What I’m obsessed with: While everyone on the internet is going crazy for the online word game, Wordle, I want to acknowledge the original addictive word game, Spelling Bee. Created by The New York Times, the object is to make as many words as possible from a set of seven letters — the catch is you have to use the center letter at least once.

Tell me more: There’s at least one pangram in every Spelling Bee — a word that uses all of the letters. The game’s main objective (at least for me) is to find the pangram as quickly as possible because this is a game that tallies up points (longer words = more points) and you move up levels based on points versus words.

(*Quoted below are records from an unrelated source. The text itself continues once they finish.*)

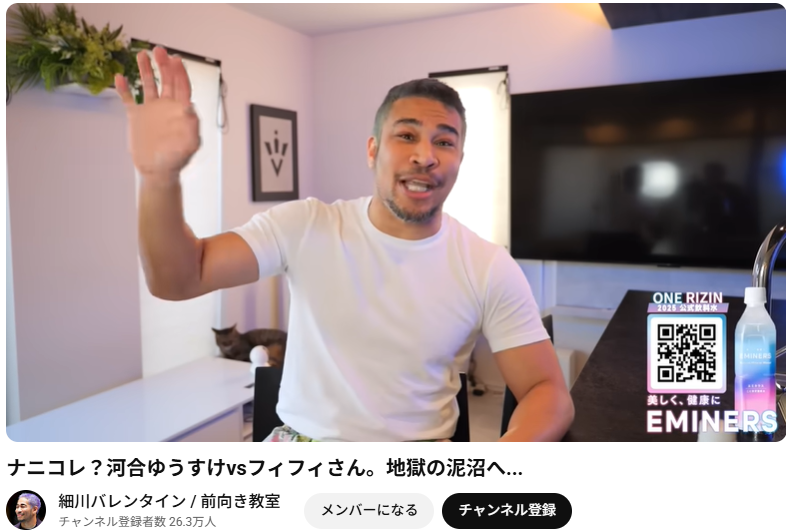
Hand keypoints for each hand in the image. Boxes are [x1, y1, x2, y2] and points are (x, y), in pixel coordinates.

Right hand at [115, 46, 199, 182]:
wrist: (155, 171)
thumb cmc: (175, 160)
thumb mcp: (188, 145)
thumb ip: (192, 127)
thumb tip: (191, 108)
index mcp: (179, 112)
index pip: (182, 87)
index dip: (180, 73)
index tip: (175, 59)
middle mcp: (166, 107)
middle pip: (167, 81)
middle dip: (164, 65)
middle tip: (159, 50)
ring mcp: (151, 111)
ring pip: (149, 85)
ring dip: (146, 70)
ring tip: (141, 55)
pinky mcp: (136, 117)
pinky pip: (128, 99)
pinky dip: (124, 89)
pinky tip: (119, 77)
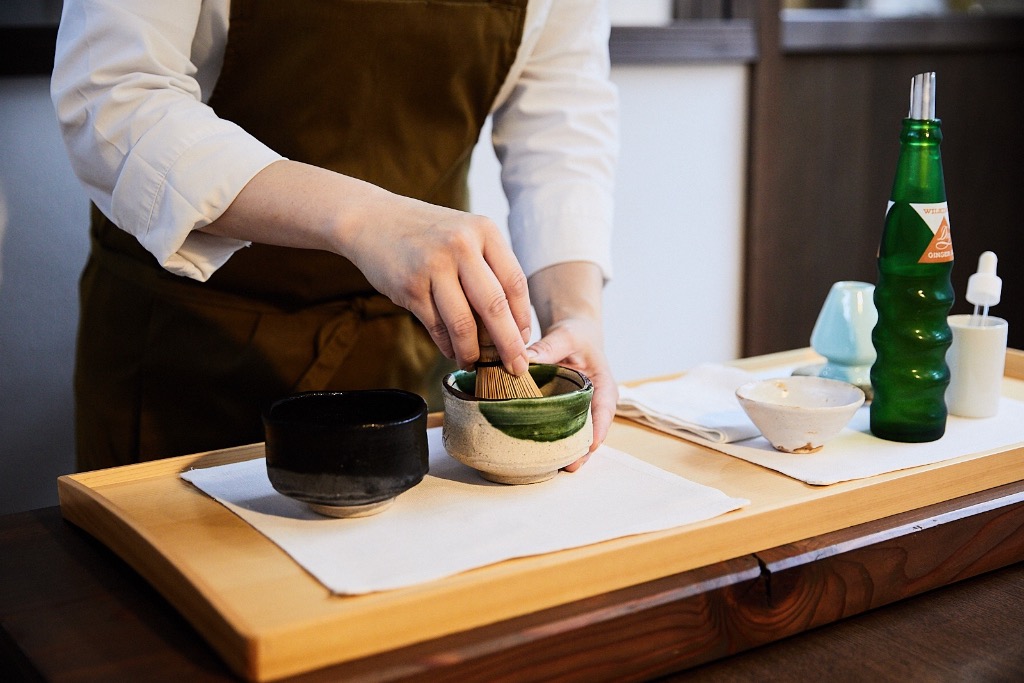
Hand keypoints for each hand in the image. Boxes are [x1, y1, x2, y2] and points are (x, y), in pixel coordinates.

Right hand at [344, 193, 533, 373]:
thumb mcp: (465, 235)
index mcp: (484, 231)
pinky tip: (452, 352)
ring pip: (463, 324)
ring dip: (472, 352)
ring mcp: (433, 266)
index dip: (522, 318)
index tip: (524, 341)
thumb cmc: (427, 234)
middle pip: (495, 307)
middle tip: (516, 367)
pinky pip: (437, 327)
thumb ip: (489, 269)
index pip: (515, 283)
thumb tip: (513, 325)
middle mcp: (461, 245)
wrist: (372, 219)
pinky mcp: (410, 286)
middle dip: (508, 344)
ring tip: (475, 363)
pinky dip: (447, 345)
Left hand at [527, 262, 615, 466]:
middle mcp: (594, 404)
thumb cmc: (575, 335)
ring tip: (552, 469)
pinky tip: (536, 456)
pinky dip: (551, 443)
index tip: (591, 446)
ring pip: (576, 438)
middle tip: (569, 467)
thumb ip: (547, 348)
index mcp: (603, 386)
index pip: (605, 411)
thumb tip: (524, 360)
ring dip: (566, 453)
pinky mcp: (564, 415)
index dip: (599, 430)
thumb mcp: (565, 336)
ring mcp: (580, 413)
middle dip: (581, 451)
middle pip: (591, 432)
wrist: (573, 335)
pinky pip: (560, 432)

What’s the ultimate goal?: Most people work through the levels — Beginner, Good Start, Moving Up, Good, Solid, Nice, Great and Amazing — until they get to the coveted title of Genius. It takes a high number of points to get there, and once you do, the game stops. But we truly addicted, we continue playing until we reach the secret Queen Bee level that appears once all words have been found.

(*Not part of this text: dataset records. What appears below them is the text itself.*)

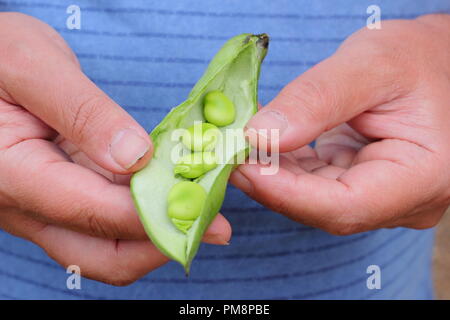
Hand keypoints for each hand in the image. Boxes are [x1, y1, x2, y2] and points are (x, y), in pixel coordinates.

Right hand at [0, 13, 230, 284]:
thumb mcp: (32, 65)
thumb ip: (82, 112)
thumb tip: (135, 156)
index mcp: (11, 174)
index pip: (91, 211)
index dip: (152, 216)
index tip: (205, 210)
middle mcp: (26, 205)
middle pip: (100, 254)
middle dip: (161, 243)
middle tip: (214, 226)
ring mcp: (45, 205)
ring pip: (106, 245)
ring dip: (158, 232)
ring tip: (205, 210)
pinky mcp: (62, 195)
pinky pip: (106, 218)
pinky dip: (144, 212)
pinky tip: (175, 193)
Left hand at [231, 14, 449, 234]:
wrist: (438, 61)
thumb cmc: (420, 57)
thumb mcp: (372, 64)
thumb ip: (318, 99)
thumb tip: (261, 134)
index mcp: (422, 176)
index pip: (345, 206)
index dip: (286, 193)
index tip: (240, 167)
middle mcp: (403, 199)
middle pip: (323, 208)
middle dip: (271, 182)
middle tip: (227, 154)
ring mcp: (382, 195)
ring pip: (314, 199)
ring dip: (273, 173)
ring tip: (238, 145)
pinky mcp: (362, 183)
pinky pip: (316, 183)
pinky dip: (286, 165)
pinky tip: (263, 143)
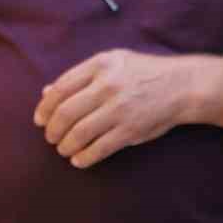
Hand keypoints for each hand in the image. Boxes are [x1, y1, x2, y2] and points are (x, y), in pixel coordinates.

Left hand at [33, 49, 185, 167]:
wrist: (183, 86)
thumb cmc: (144, 73)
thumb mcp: (113, 63)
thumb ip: (80, 76)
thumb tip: (46, 93)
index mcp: (101, 65)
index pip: (60, 88)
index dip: (45, 108)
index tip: (40, 120)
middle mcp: (108, 86)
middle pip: (65, 113)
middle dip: (52, 130)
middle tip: (51, 138)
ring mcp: (120, 109)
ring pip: (79, 133)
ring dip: (65, 146)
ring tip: (64, 149)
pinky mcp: (131, 130)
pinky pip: (99, 148)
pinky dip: (84, 157)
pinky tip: (79, 159)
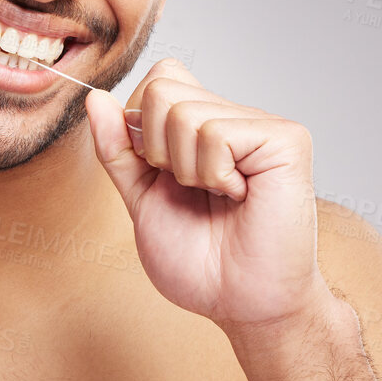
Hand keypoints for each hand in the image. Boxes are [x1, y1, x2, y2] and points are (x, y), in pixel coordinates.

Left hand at [84, 59, 330, 330]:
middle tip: (193, 190)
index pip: (160, 76)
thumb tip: (95, 97)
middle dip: (157, 151)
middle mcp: (234, 116)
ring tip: (219, 198)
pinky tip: (240, 196)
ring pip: (183, 112)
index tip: (161, 174)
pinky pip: (217, 132)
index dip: (142, 124)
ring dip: (187, 171)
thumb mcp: (140, 199)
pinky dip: (214, 174)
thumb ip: (117, 149)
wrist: (239, 304)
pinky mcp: (286, 139)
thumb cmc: (198, 261)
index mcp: (203, 125)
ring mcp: (262, 125)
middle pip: (162, 87)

Why I’m obsessed: I’ve always loved word games — crossword puzzles, Boggle, Bananagrams (not Scrabble because that’s a math game. I said what I said.). Spelling Bee is a word game you can play by yourself, and now that it’s on The New York Times’ Crosswords app, I can play it anywhere, anytime. It has a clean, hexagonal design that resembles a bee hive — a nice, clutter-free escape when I’m feeling overwhelmed, anxious or bored. I also love Beeatrice,the game’s bee mascot that greets you every morning and congratulates you when you reach Genius and/or Queen Bee. On some holidays, like Halloween, she even wears a costume.

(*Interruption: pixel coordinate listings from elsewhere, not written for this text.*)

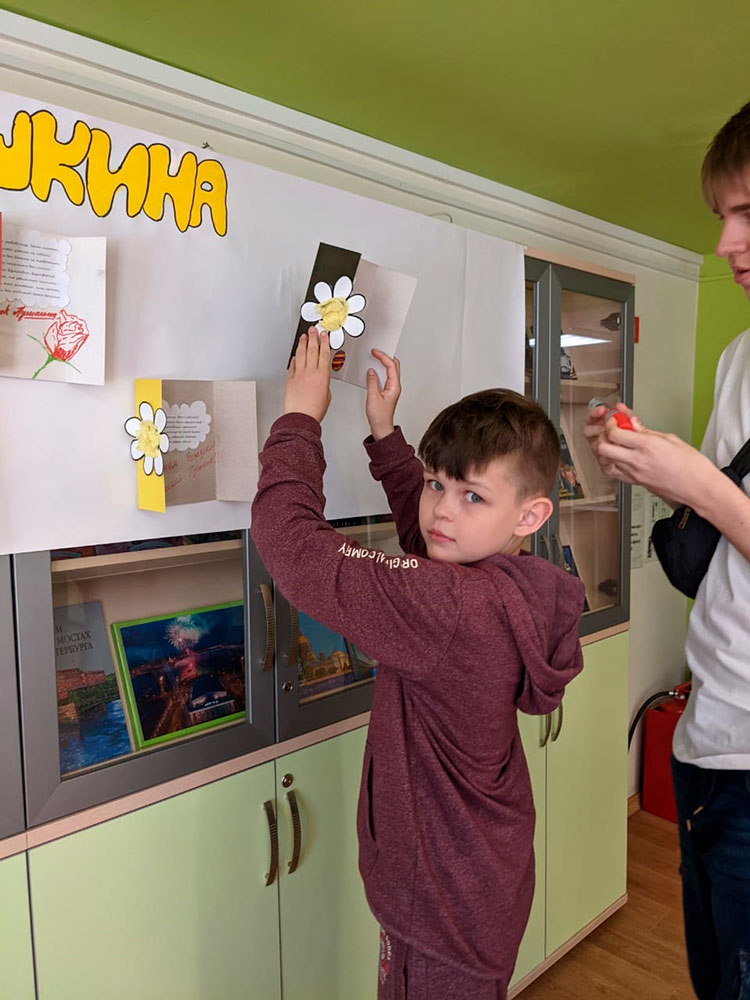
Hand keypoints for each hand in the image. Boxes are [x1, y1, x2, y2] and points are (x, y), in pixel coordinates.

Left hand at [284, 327, 331, 422]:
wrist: (301, 417)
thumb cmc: (314, 410)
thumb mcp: (327, 395)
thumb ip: (324, 383)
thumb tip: (321, 380)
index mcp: (322, 376)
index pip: (324, 354)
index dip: (324, 342)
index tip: (324, 335)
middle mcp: (310, 372)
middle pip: (313, 350)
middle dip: (313, 338)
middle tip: (313, 329)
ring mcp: (299, 374)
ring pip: (301, 354)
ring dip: (303, 343)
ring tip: (304, 336)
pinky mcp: (290, 379)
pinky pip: (293, 365)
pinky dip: (295, 358)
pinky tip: (296, 354)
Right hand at [366, 349, 400, 440]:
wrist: (381, 427)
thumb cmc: (379, 417)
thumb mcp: (373, 397)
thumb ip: (372, 382)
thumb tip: (371, 372)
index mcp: (394, 386)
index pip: (391, 366)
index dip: (383, 357)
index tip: (375, 352)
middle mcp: (395, 387)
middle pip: (394, 366)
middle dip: (385, 357)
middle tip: (376, 352)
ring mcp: (392, 389)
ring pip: (390, 371)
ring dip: (383, 363)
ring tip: (375, 358)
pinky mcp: (387, 391)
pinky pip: (385, 377)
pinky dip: (380, 371)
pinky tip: (373, 370)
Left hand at [590, 413, 717, 509]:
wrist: (699, 487)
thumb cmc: (692, 465)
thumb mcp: (671, 439)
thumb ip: (647, 431)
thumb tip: (634, 424)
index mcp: (648, 446)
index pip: (615, 433)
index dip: (611, 424)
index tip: (615, 420)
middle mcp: (638, 461)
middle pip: (604, 448)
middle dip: (604, 436)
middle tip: (611, 431)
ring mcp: (635, 474)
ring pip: (606, 461)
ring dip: (607, 450)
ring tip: (615, 443)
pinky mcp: (636, 483)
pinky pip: (614, 473)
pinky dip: (611, 463)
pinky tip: (618, 457)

The Hivemind: The Spelling Bee community — called The Hivemind — is a group of equally obsessed Bee fans. Many communicate on Twitter to share clues, post funny word combinations and vent about words that aren’t accepted (no proper nouns, contractions or slang words). The Hivemind includes celebrities like Steve Martin, Aidy Bryant, Taffy Brodesser-Akner, William Jackson-Harper and many more. A new Spelling Bee is released at midnight every day and it takes every ounce of willpower for me to go to bed before that happens so that I’m not up late solving (at least I’m not on the East Coast, where some people wake up at 3 a.m. just to solve the puzzle).

Hints: There are many resources where you can find hints to each day’s Bee — some break down how many words total, how many pangrams, how many words per letter, etc. The New York Times recently released its own hints page, but longtime solvers also like the thoroughness of novelist William Shunn (shunn.net/bee/) and the hints on Twitter provided by solver @kevinedavis.

Spelling Bee is available on The New York Times website and app — a subscription with games may be required for regular play.